[Date Prev][Date Next][Thread Prev][Thread Next][Date Index][Thread Index][Subject Index][Author Index]

End-Cretaceous mass extinction papers

From: Ben Creisler
A couple of recent papers about the K/Pg extinction:
Laia Alegreta, Ellen Thomas and Kyger C Lohmann (2011)
End-Cretaceous marine mass extinction not caused by productivity collapse.
Proceedings of the National Academy of Sciences (advance online publication)
doi: 10.1073/pnas.1110601109 
An asteroid impact at the end of the Cretaceous caused mass extinction, but 
extinction mechanisms are not well-understood. The collapse of sea surface to 
sea floor carbon isotope gradients has been interpreted as reflecting a global 
collapse of primary productivity (Strangelove Ocean) or export productivity 
(Living Ocean), which caused mass extinction higher in the marine food chain. 
Phytoplankton-dependent benthic foraminifera on the deep-sea floor, however, 
did not suffer significant extinction, suggesting that export productivity 
persisted at a level sufficient to support their populations. We compare 
benthic foraminiferal records with benthic and bulk stable carbon isotope 
records from the Pacific, Southeast Atlantic, and Southern Oceans. We conclude 
that end-Cretaceous decrease in export productivity was moderate, regional, and 
insufficient to explain marine mass extinction. A transient episode of surface 
ocean acidification may have been the main
 cause of extinction of calcifying plankton and ammonites, and recovery of 
productivity may have been as fast in the oceans as on land. 
Jaime Urrutia-Fucugauchi and Ligia Perez-Cruz (2011)

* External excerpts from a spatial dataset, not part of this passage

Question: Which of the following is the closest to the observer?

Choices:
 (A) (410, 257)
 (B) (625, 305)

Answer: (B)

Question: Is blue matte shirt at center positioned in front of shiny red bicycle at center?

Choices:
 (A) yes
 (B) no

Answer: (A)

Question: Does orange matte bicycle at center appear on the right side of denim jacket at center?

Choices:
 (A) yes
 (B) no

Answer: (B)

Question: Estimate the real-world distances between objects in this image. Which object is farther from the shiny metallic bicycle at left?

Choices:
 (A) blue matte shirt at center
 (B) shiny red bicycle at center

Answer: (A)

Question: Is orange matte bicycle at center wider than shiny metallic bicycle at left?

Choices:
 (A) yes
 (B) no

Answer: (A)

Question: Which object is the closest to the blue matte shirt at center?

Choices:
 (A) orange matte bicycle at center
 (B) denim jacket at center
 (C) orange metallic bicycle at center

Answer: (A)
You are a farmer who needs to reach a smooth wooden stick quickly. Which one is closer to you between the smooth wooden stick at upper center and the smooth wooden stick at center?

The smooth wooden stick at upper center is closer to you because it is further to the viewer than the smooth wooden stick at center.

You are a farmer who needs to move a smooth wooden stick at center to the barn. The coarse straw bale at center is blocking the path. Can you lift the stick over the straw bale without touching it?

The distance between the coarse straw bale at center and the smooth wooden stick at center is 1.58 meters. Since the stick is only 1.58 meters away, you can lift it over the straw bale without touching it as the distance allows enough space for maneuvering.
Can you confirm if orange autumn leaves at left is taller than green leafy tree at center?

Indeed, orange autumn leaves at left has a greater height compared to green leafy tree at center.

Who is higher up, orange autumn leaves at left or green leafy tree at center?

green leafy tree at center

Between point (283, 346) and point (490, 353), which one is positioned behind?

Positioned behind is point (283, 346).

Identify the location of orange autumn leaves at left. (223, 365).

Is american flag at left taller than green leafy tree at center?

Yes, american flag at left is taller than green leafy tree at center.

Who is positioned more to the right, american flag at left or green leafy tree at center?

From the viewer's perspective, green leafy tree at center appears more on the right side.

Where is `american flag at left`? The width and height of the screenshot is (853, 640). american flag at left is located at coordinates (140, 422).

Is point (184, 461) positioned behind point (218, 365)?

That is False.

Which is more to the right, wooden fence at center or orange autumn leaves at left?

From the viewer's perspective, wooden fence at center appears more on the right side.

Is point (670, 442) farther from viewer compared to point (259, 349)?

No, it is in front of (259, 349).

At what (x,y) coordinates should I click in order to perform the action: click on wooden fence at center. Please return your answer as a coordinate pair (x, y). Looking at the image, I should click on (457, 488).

Buried impact basins, the evolution of planetary surfaces and the Chicxulub 
multi-ring crater.
Geology Today 27: 220–225 
doi: 10.1111/j.1365-2451.2011.00814.x
Impact craters are distinctive landforms on Moon, Mars, Venus and other bodies 
of the Solar System. In contrast, the Earth has few craters, due to the dynamic 
nature of the planet, where craters and other geological structures are 
destroyed, modified or covered. Planetary missions have also shown that in 
other worlds where craters are numerous and well preserved, the crater record 
has been modified, through the identification of buried structures. Studies of 
the concealed crater record have major implications for the crater-size 
frequency distribution and crater-counting chronologies. On Earth, Chicxulub is 
an example of a large multi-ring buried basin. Its study provides clues for the 
investigation other planetary surfaces. In addition, geophysical surveys have 
unravelled its deep 3-D structure, providing data and constraints for new 
planetary missions.